Perhaps the most venerable of Big Sur establishments, Esalen offers day guests a great deal: Sign up for a 75-minute, $150 massage and you can show up one hour early to soak in the institute's famous mineral springs and stay an hour late for more soaking or lunch (a $10 vegetarian buffet) -- or, as we did, both. "That's one hour on either end," the clerk emphasizes (apparently, day guests have a habit of lingering at Esalen).
Founded as the Big Sur Hot Springs in 1962 by Michael Murphy and Richard Price, buddies from Stanford University's graduate psychology program, the retreat became known first for the mineral springs that gurgled from the cliffs and, soon thereafter, for the drug-addled, free-love behavior of the hippies who streamed down from the Bay Area to soak by the sea.
But Murphy and Price had higher ambitions. They drew leading thinkers to conduct seminars at Esalen -- historian Arnold Toynbee, theologian Paul Tillich, Nobel Prize-winning chemist Linus Pauling, psychologist Carl Rogers, behaviorist B.F. Skinner -- and the institute soon built an erudite following.
Esalen held experimental workshops in what Aldous Huxley called "the non-verbal humanities," focusing on the body, senses and emotions. Today the institute hosts colloquia on topics as varied as sports psychology, shamanism, economics, race relations, African dance and couples therapy. More importantly to the average Big Sur vacationer, Esalen still opens its baths to the public, for free, from midnight to 3 a.m. nightly.

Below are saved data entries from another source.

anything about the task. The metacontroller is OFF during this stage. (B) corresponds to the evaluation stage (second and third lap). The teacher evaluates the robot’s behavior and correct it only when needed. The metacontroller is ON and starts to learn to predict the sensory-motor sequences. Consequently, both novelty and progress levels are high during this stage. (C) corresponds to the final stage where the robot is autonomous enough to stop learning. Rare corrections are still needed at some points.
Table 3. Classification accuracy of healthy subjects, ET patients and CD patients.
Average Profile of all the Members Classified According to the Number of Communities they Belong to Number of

We arrive at the clothing-optional baths at 10 a.m., undress in the coed changing room, rinse in the coed shower and sink into one of seven communal concrete-and-stone baths that occupy a terrace 50 feet above the ocean. (These replaced baths that were destroyed in the El Niño storms of 1998.) A handful of individual claw-foot tubs also share the terrace.

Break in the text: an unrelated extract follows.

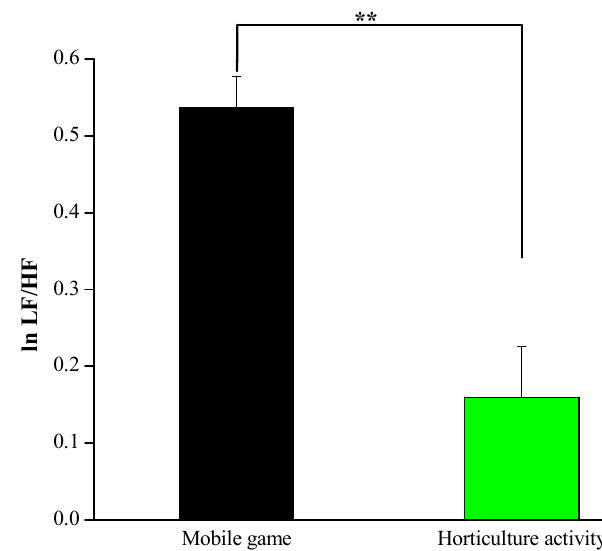
Figure 3. Ratio of low-frequency to high-frequency band (lnLF/HF) during the 5 min experimental period; n = 26, mean ± SE, ** p < 0.01 determined by the paired t -test.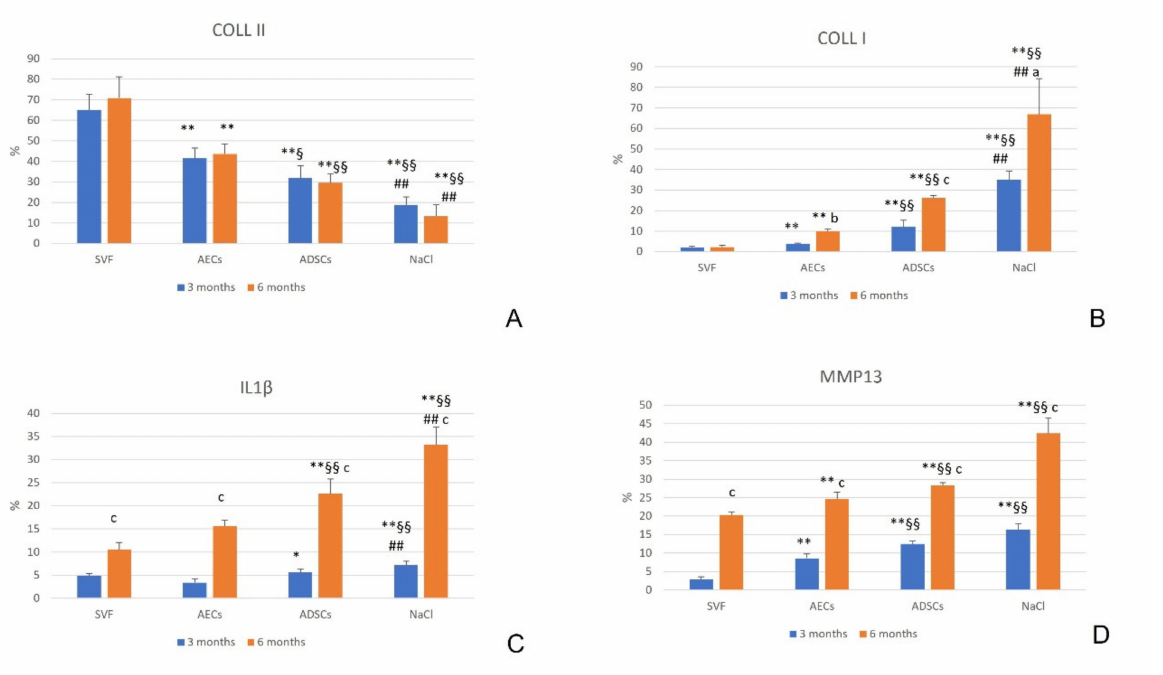
Figure 5. Mean and standard deviation (SD) of immunostaining quantification (%) of Collagen II (COLL II) ( A ), Collagen I (COLL I) ( B ), Interleukin 1 β (IL1 β ) ( C ), and Metalloproteinase 13 (MMP13) ( D ), for all treatment groups: SVF, AECs, ADSCs and NaCl, at 3 and 6 months. N = 6. *, p < 0.05; **, p < 0.005: SVF vs. AECs, ADSCs and NaCl. §, p < 0.05; §§, p < 0.005: AECs vs. ADSCs and NaCl. ##, p < 0.005: ADSCs vs. NaCl. a, p < 0.05; b, p < 0.005; c, p < 0.0005: 6 months vs. 3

To the south, in a cove carved from the muscular coastal mountains, sea otters and birds fish the kelp beds. To the north, a verdant hillside rises abruptly toward Esalen's wooden lodge.
My wife's masseuse arrives first, a woman named Brita who has worked at Esalen since the 1960s. "You'll be looking for Eileen," she tells me. "Dark hair, strong . . . she's from New York. She's still got a little of that in her walk." Something about the setting, Esalen's vibes and marinating in minerals makes me totally at ease standing around naked chatting with complete strangers.

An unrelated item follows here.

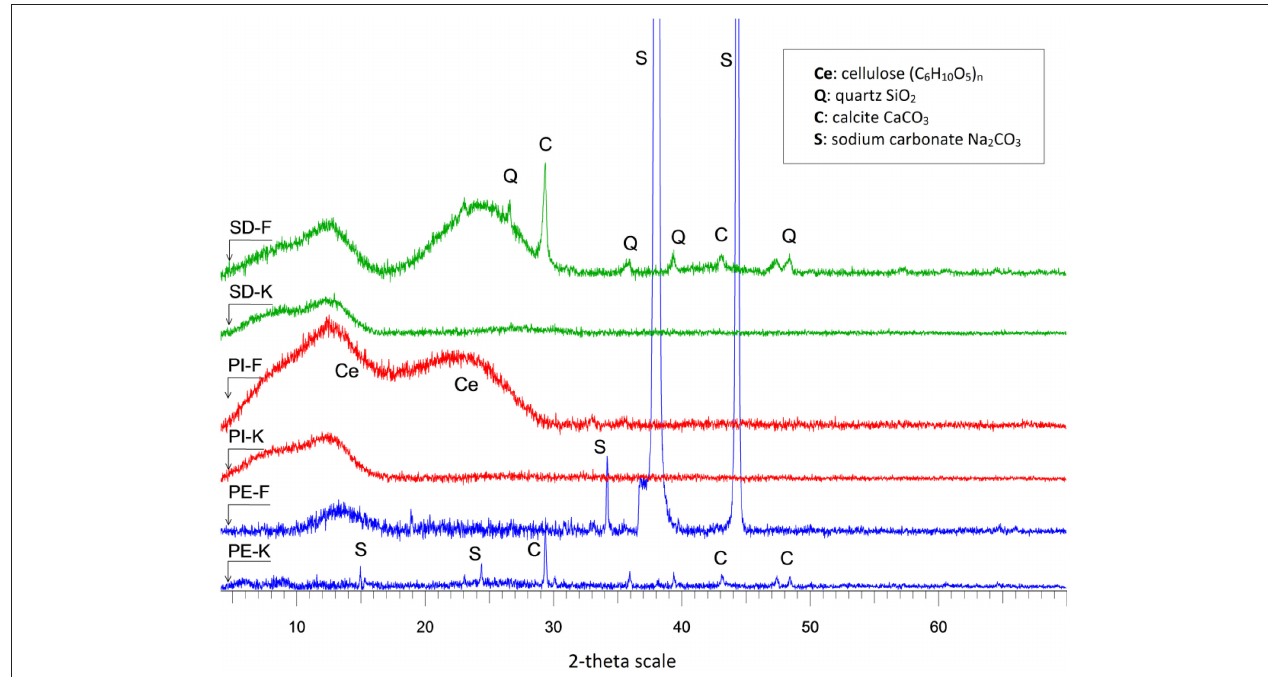
FIGURE 1 | XRD patterns of biochars modified with 1M KOH (PI-K, PE-K, SD-K) or 1M FeCl 3 (PI-F, PE-F, SD-F).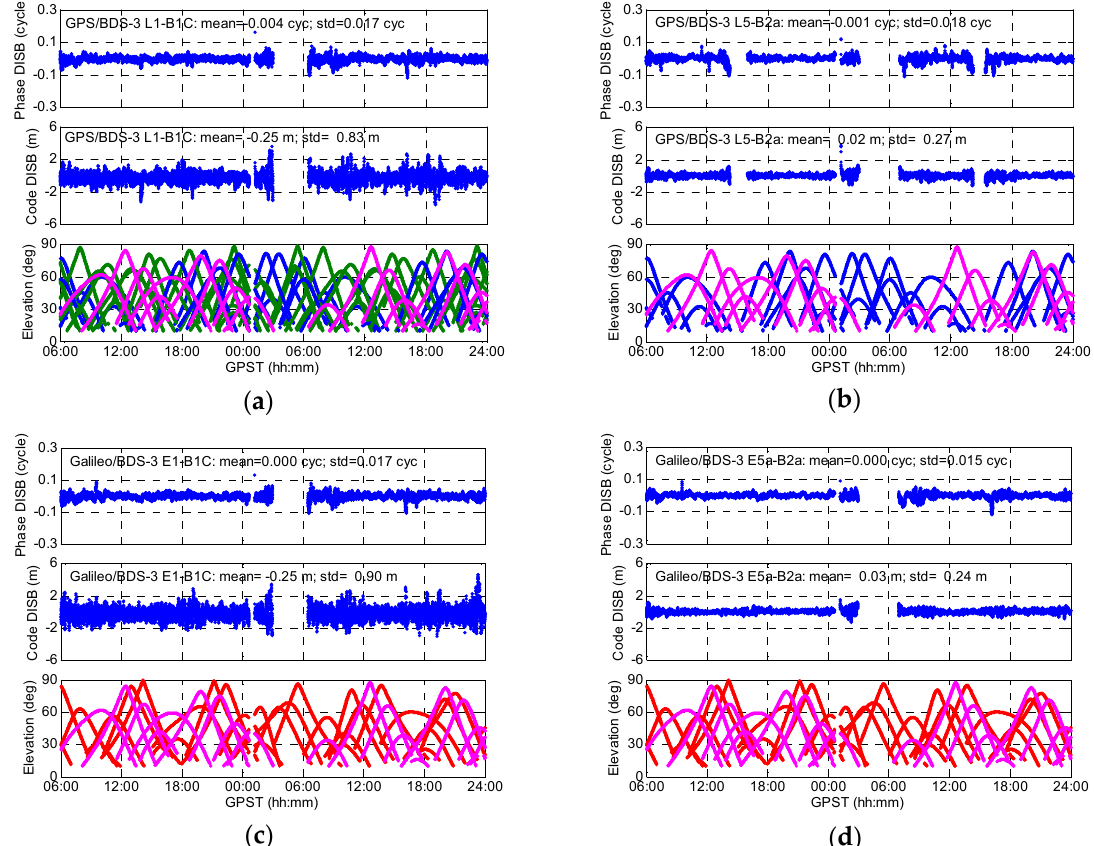
− 0.252 / 0 cycles and − 0.17 / − 89.65 m, respectively. Such results allow for calibrating and correcting these ISBs in advance.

Eileen appears, Manhattan strut and all, and leads me to a massage room built like a high-ceilinged concrete bunker, except for the entire wall of thick, sliding glass panels that opens to the Pacific.
I lie there, listening to the waves as Eileen turns my muscles into pudding, and think, "I have to get out camping more often."
John Briley last wrote for Travel about surfing in Panama.